The Seneca Falls Town Board joined a growing list of municipalities opposing the proposed incinerator, which would be placed on part of the former Seneca Army Depot.
The $365 million proposal has been opposed via resolution by nearly a dozen boards in Seneca and Ontario counties, despite the fact that supporters of the proposal say it would bring much needed jobs to Seneca County.
While the resolution is more symbolic than functional, Supervisor Greg Lazzaro had a change of stance since the last time the subject was debated. At last week’s Board of Supervisors Agriculture & Environmental Affairs Committee meeting Lazzaro vehemently opposed the reading of a similar resolution. At the time, the Supervisor said that opposing a plan like this one was ‘anti-business’ and would not put Seneca County in a forward-facing position.
On Tuesday, he voted in favor of a nearly-identical resolution, along with the rest of the Town Board.
The resolution was introduced by Councilman Doug Avery, but the motion to adopt was first made by Lazzaro. “The Finger Lakes is not a repository for the rest of New York’s garbage,” said Councilman Avery during the discussion. “This is about as much unanimity as I’ve ever seen in the region. We need to speak with a larger, unified voice and say ‘no’ to more garbage.”

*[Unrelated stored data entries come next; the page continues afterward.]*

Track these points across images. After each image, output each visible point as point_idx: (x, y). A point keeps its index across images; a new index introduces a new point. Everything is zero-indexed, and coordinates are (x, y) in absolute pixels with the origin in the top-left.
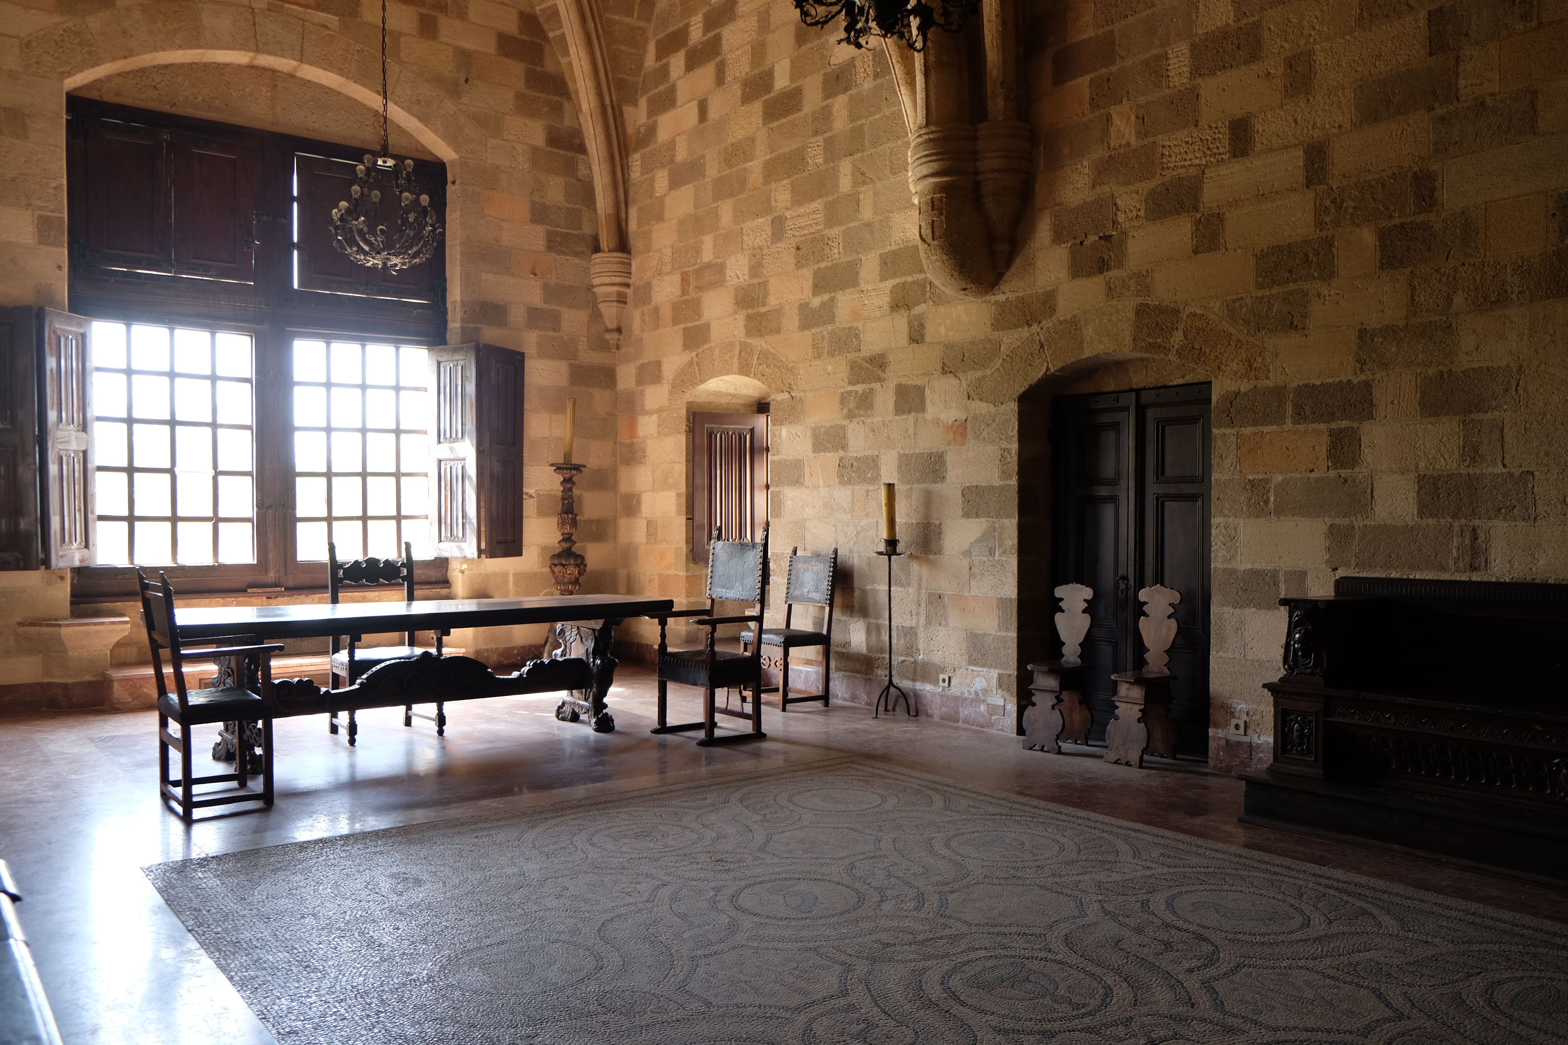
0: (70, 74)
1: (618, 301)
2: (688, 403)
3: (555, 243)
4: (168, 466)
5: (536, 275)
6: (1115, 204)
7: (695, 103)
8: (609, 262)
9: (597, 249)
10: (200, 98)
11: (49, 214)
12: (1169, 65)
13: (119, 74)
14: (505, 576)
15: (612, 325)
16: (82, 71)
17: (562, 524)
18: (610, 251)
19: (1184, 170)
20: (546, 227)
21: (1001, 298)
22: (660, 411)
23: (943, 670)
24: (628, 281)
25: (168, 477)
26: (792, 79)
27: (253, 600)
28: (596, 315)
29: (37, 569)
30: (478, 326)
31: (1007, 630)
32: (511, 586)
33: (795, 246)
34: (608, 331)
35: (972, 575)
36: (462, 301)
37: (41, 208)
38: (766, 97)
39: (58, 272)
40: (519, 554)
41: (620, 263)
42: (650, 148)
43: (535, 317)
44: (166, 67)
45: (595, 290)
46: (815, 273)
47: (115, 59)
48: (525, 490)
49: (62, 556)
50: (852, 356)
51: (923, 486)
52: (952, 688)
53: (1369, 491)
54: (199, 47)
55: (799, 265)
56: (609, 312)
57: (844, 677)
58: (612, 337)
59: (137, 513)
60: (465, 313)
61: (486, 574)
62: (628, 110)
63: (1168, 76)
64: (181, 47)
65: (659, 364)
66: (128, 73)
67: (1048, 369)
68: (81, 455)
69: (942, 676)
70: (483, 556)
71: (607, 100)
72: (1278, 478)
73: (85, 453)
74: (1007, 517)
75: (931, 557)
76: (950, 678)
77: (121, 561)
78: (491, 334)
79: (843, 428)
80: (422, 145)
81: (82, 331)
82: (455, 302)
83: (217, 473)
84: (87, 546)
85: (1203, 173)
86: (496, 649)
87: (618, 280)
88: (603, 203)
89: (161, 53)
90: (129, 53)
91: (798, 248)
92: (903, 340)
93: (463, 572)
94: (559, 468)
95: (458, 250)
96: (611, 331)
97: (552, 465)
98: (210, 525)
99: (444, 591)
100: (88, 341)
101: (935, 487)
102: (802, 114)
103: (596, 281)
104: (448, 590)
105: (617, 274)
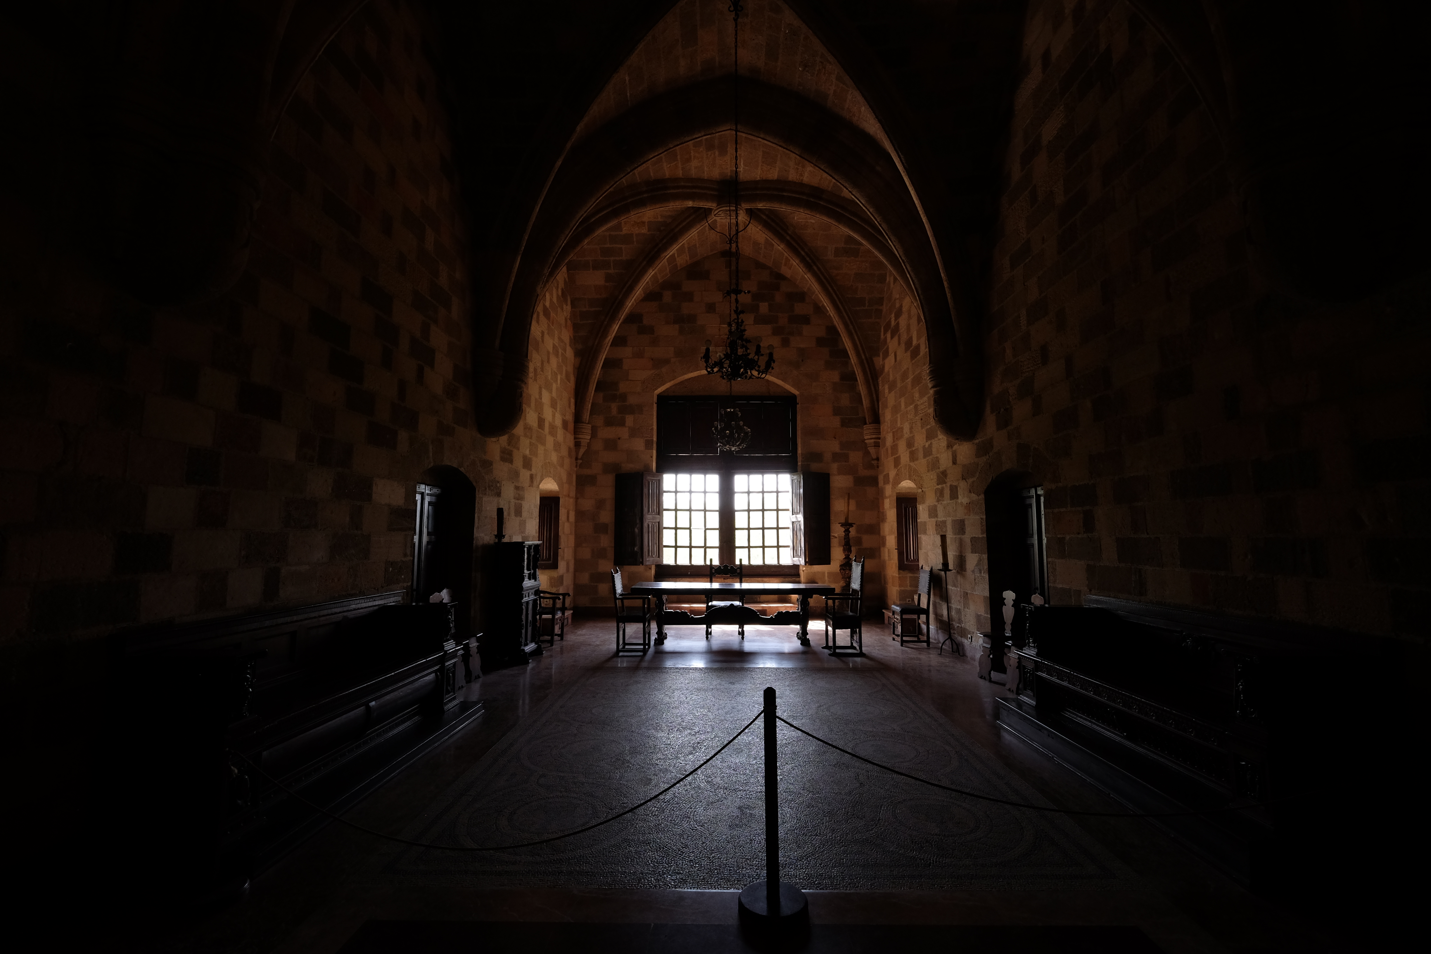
0: (656, 389)
1: (874, 446)
2: (897, 493)
3: (844, 423)
4: (689, 527)
5: (835, 438)
6: (1008, 392)
7: (894, 353)
8: (869, 429)
9: (866, 424)
10: (701, 388)
11: (649, 439)
12: (1021, 320)
13: (674, 385)
14: (824, 573)
15: (874, 457)
16: (660, 387)
17: (844, 550)
18: (870, 424)
19: (1028, 373)
20: (840, 416)
21: (977, 441)
22: (890, 497)
23: (969, 633)
24: (879, 436)
25: (688, 530)
26: (917, 341)
27: (718, 579)
28: (867, 453)
29: (639, 565)
30: (809, 463)
31: (987, 614)
32: (826, 578)
33: (920, 418)
34: (873, 460)
35: (976, 583)
36: (801, 453)
37: (647, 437)
38: (911, 349)
39: (651, 458)
40: (830, 564)
41: (874, 429)
42: (883, 375)
43: (836, 457)
44: (690, 379)
45: (866, 441)
46: (926, 431)
47: (670, 381)
48: (832, 534)
49: (648, 561)
50: (938, 471)
51: (959, 536)
52: (973, 642)
53: (1099, 546)
54: (698, 371)
55: (922, 427)
56: (872, 450)
57: (942, 632)
58: (874, 462)
59: (678, 545)
60: (803, 458)
61: (815, 572)
62: (875, 359)
63: (1020, 326)
64: (692, 372)
65: (888, 474)
66: (677, 384)
67: (992, 477)
68: (657, 523)
69: (969, 636)
70: (807, 564)
71: (863, 357)
72: (1068, 537)
73: (659, 523)
74: (985, 554)
75: (963, 572)
76: (972, 637)
77: (672, 563)
78: (815, 467)
79: (936, 506)
80: (787, 390)
81: (658, 479)
82: (799, 454)
83: (706, 529)
84: (659, 557)
85: (1034, 374)
86: (820, 606)
87: (874, 436)
88: (866, 402)
89: (686, 375)
90: (674, 378)
91: (922, 419)
92: (951, 463)
93: (803, 571)
94: (843, 525)
95: (800, 431)
96: (875, 459)
97: (839, 523)
98: (703, 549)
99: (797, 579)
100: (661, 481)
101: (963, 536)
102: (920, 356)
103: (866, 438)
104: (799, 579)
105: (874, 434)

Even though Supervisor Lazzaro voted in favor of the motion, he remained hesitant about the anti-incineration sentiment that has grown in the region. “I think people need to stop, look and listen,” he began. “In just five months a lot of people have become experts on incineration. I recall when I first got on the County Board – people saying that incineration was the way to go. Now they say incineration is bad.”
Lazzaro did concede that reporting is mixed on the ‘safety’ of incineration. “We have a business in the community right now who handles waste well. I’ve seen reports that say [incineration] is good and others that say it’s bad,” he continued. “I don’t know, but I am taking my lead from the Town of Romulus, who passed a similar resolution.”
Before the vote took place, Councilman Lou Ferrara added that he has concerns about the proposal. “I’m concerned about the water being drawn out of Seneca Lake and what that could mean, but I’m more concerned about the safety of the kids at the school,” he said, speaking to the proximity of the school to the proposed incinerator site.
At this point, Circular enerG’s proposal is before a State Siting Board, which will ultimately issue a final decision. While the decision could contradict local law or zoning ordinance – it could be a decision that is several years out. The company withdrew their proposal from the Romulus Planning Board, who would have originally governed over the special use permit necessary to start the process.